Sign #11 of Slashdot overdose: You see the phrase 'moderate Republican' and you wonder if that would be a +1 or a -1.
>>The equation is clear enough: install haxies and incur a significant risk of problems.
That's not true. This is all dependent on which haxies you install. Many of Unsanity and other companies haxies have cause no issues to date. It doesn't mean that they couldn't, but thats a little like saying install software and incur a significant risk of problems.

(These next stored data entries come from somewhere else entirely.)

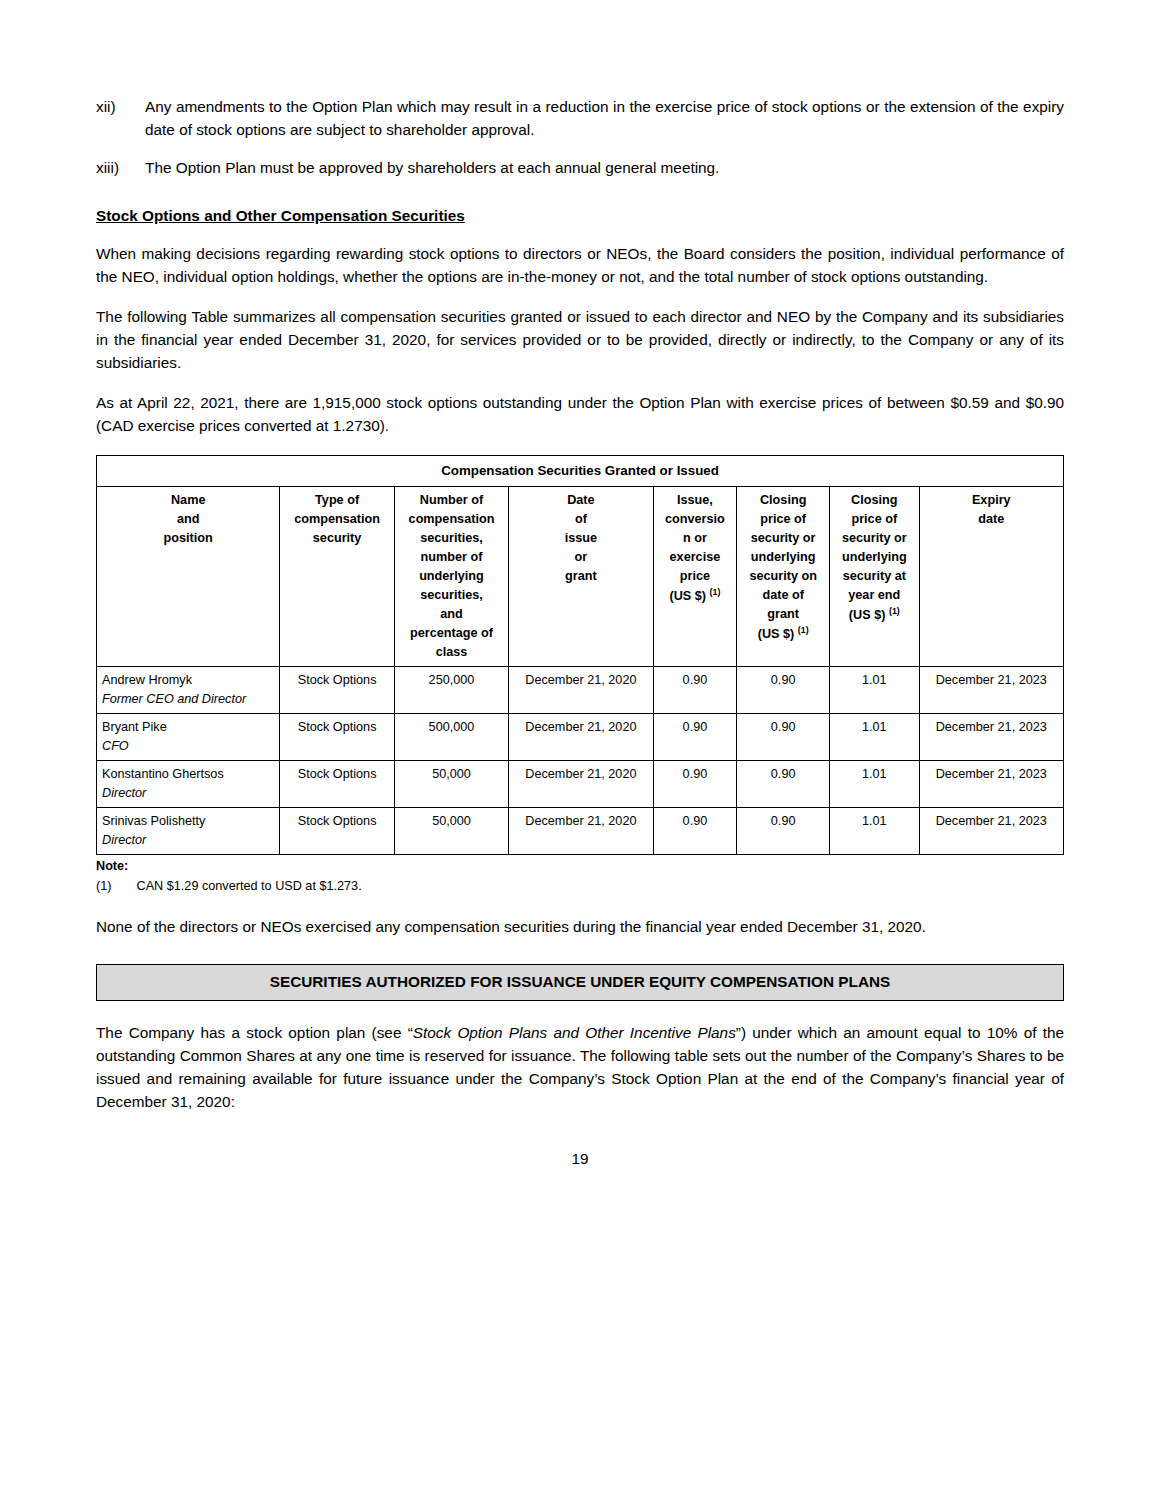xii)
Any amendments to the Option Plan which may result in a reduction in the exercise price of stock options or the extension of the expiry date of stock options are subject to shareholder approval.
xiii)
The Option Plan must be approved by shareholders at each annual general meeting.
Stock Options and Other Compensation Securities
When making decisions regarding rewarding stock options to directors or NEOs, the Board considers the position, individual performance of the NEO, individual option holdings, whether the options are in-the-money or not, and the total number of stock options outstanding.
The following Table summarizes all compensation securities granted or issued to each director and NEO by the Company and its subsidiaries in the financial year ended December 31, 2020, for services provided or to be provided, directly or indirectly, to the Company or any of its subsidiaries.
As at April 22, 2021, there are 1,915,000 stock options outstanding under the Option Plan with exercise prices of between $0.59 and $0.90 (CAD exercise prices converted at 1.2730).
| Compensation Securities Granted or Issued |
| --- |
| Name and position | Type of compensation security | Number of compensation securities, number of underlying securities, and percentage of class | Date of issue or grant | Issue, conversio n or exercise price (US $) (1) | Closing price of security or underlying security on date of grant (US $) (1) | Closing price of security or underlying security at year end (US $) (1) | Expiry date |
| Andrew Hromyk Former CEO and Director | Stock Options | 250,000 | December 21, 2020 | 0.90 | 0.90 | 1.01 | December 21, 2023 |
| Bryant Pike CFO | Stock Options | 500,000 | December 21, 2020 | 0.90 | 0.90 | 1.01 | December 21, 2023 |
| Konstantino Ghertsos Director | Stock Options | 50,000 | December 21, 2020 | 0.90 | 0.90 | 1.01 | December 21, 2023 |
| Srinivas Polishetty Director | Stock Options | 50,000 | December 21, 2020 | 0.90 | 0.90 | 1.01 | December 21, 2023 |
Note:
(1)
CAN $1.29 converted to USD at $1.273.
None of the directors or NEOs exercised any compensation securities during the financial year ended December 31, 2020.
SECURITIES AUTHORIZED FOR ISSUANCE UNDER EQUITY COMPENSATION PLANS
The Company has a stock option plan (see “Stock Option Plans and Other Incentive Plans”) under which an amount equal to 10% of the outstanding Common Shares at any one time is reserved for issuance. The following table sets out the number of the Company’s Shares to be issued and remaining available for future issuance under the Company’s Stock Option Plan at the end of the Company’s financial year of December 31, 2020:
19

A slew of user problems are caused by bugging applications, and without those pesky little applications its far more likely your computing experience would be problem free (well at least on a Mac), but typical your OS itself doesn't allow you to get the work you need to do done.
I could install APE and some haxies to work with it, and experience problems (with the Finder, Contextual Menus or other Applications) or I could install Microsoft Office and experience printing problems, Eudora crashing when grammar menu is open, unexplainable application shutdowns, whatever.
A system without risks is a system not in use.
No ones claimed APE was perfect, though Unsanity does claim the APE framework has generally been bug-free. But they acknowledge that haxies (APE Modules), even some of their ow haven't always been stable (hence version releases).
And where is it written that all drivers need to reside in kernel space? Isn't this determined by the OS design, and isn't it a legitimate target for critique?
Why should buggy code in a device driver bring down the OS as a whole? Why should it affect anything but the operation of that specific device?
What is there, exactly, about a SCSI device that requires the specific driver for that specific device to have full, unrestricted access to space? Is it logically impossible to think of any other architecture at all?
Or is this a deliberate tradeoff of performance and convenience against stability?
"How to Do Nothing," kids activities, back in print!
Let's just say there's not all that much to say about Carbon.